Investors looking to start a fresh SIP in an international mutual fund have just one option left after three fund houses suspended new registrations in a total of 11 overseas schemes this week due to regulatory investment limits.
PGIM India Mutual Fund suspended fresh subscriptions in three international fund of funds from 9 July, while Franklin Templeton stopped fresh SIP registrations in two overseas schemes on the same day. Edelweiss Mutual Fund followed by halting fresh SIPs and STPs in six international funds from the close of business on 10 July.
As things stand, Baroda BNP Paribas Aqua Fund of Fund is the only international mutual fund that continues to accept fresh SIPs as well as lump sum investments, although it too remains subject to the same overseas investment limits applicable to all fund houses.
The restrictions are not linked to fund performance. Instead, they stem from the overseas investment limits prescribed by the Reserve Bank of India.
The mutual fund industry can collectively invest up to $7 billion in overseas securities, with a separate $1 billion limit for overseas exchange-traded funds (ETFs).
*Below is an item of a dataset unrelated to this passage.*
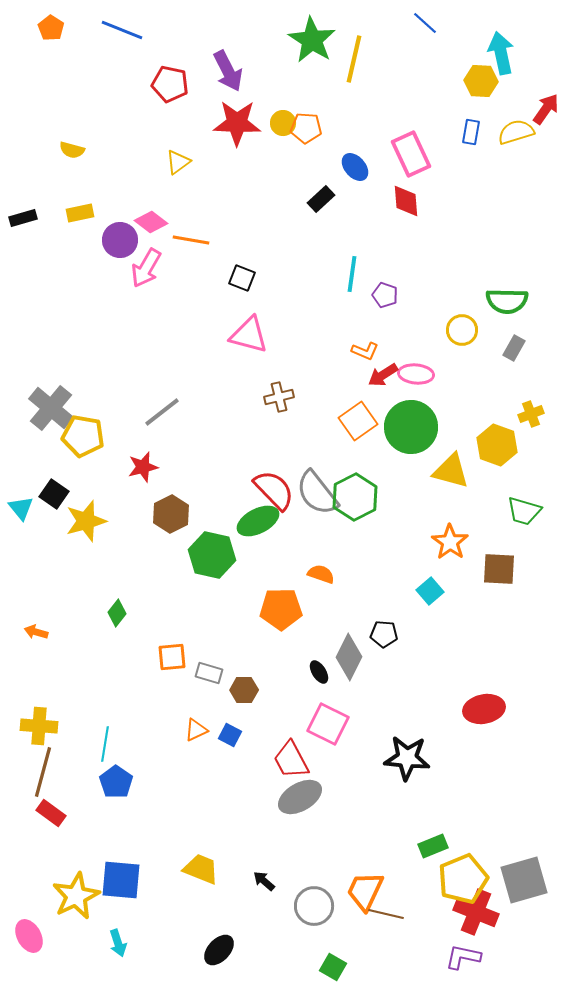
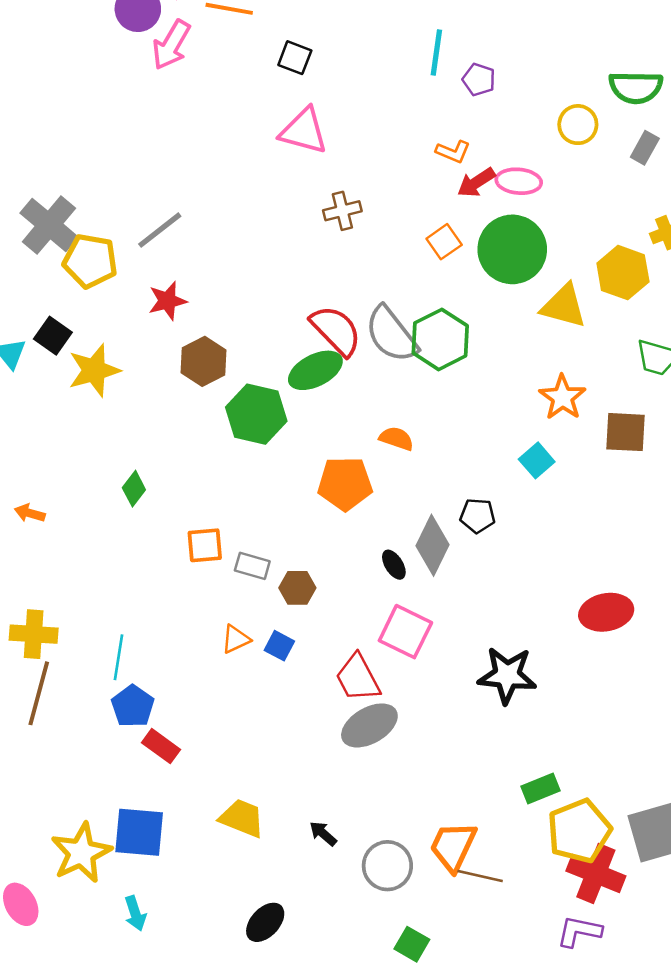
gray line: (162, 412) -> (160, 230), moved
orange square: (358, 421) -> (444, 242), size x0.7
red rectangle: (51, 813) -> (161, 746), moved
In addition, each asset management company has an overseas investment ceiling of $1 billion. Since the industry-wide limit was exhausted in early 2022, fund houses have largely been allowed to invest only within the overseas headroom that remained available to them as of 1 February 2022.
As individual AMCs exhaust this remaining capacity, they suspend fresh inflows into their international schemes to avoid breaching the regulatory limits.
Edelweiss said the move was necessitated because its available overseas investment headroom was nearing the permitted threshold. PGIM and Franklin also cited the overseas investment cap while announcing the restrictions. Existing SIPs and STPs, however, will continue without any interruption.
The latest closures do not affect investors who already have SIPs running in these schemes. Their existing instalments will continue to be processed as before. The restriction applies only to new SIP registrations, fresh STPs and, in most cases, fresh lump sum investments.
For investors seeking international diversification, the shrinking list of available funds means choices have become increasingly limited unless regulators revise the overseas investment limits or fund houses regain investment headroom through redemptions or changes in overseas exposure. Until then, Baroda BNP Paribas Aqua Fund of Fund remains the only dedicated international mutual fund currently open to fresh SIP registrations.